## Records for this exercise
◇ ◇ ◇ ◇

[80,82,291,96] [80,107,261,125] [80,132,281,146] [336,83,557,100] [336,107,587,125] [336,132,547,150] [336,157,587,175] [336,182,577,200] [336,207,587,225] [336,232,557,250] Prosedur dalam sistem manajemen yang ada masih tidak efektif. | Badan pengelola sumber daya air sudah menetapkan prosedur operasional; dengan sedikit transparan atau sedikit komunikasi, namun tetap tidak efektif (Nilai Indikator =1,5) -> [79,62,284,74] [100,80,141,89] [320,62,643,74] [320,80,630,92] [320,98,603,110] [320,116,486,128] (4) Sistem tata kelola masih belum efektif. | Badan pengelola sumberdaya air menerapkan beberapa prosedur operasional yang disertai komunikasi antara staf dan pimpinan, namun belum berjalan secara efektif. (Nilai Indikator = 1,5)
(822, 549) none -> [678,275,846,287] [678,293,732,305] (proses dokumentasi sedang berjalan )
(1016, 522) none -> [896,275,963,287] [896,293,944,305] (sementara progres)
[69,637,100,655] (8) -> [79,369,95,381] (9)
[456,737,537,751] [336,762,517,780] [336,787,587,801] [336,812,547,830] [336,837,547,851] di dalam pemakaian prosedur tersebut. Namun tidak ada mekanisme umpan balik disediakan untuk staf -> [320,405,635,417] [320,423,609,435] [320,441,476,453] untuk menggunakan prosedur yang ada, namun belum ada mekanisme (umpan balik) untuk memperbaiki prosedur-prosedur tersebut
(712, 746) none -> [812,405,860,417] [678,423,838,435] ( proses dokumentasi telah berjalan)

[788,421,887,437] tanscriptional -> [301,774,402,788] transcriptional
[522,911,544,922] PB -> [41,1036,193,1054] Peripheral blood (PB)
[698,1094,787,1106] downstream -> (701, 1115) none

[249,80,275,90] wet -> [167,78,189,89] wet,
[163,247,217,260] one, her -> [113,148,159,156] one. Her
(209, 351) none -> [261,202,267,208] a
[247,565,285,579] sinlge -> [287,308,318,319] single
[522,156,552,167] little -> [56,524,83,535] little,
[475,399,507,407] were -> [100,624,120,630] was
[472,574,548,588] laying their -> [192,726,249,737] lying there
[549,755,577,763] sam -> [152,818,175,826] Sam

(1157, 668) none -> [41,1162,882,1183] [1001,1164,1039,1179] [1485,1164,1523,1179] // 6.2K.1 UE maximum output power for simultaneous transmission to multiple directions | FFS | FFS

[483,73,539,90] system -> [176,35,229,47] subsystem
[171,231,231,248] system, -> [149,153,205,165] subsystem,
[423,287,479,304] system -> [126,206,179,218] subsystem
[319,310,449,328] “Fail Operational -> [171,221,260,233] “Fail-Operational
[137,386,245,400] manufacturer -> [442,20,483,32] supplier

◇ ◇ ◇ ◇

## Problem
Could you transcribe the entries above word for word, from the line with "[475,399,507,407] were ->" down to the line with "[483,73,539,90] system ->", keeping both?

## Response to the exercise
[475,399,507,407] were -> [100,624,120,630] was
[472,574,548,588] laying their -> [192,726,249,737] lying there
[549,755,577,763] sam -> [152,818,175,826] Sam

(1157, 668) none -> [41,1162,882,1183] [1001,1164,1039,1179] [1485,1164,1523,1179] // 6.2K.1 UE maximum output power for simultaneous transmission to multiple directions | FFS | FFS

[483,73,539,90] system -> [176,35,229,47] subsystem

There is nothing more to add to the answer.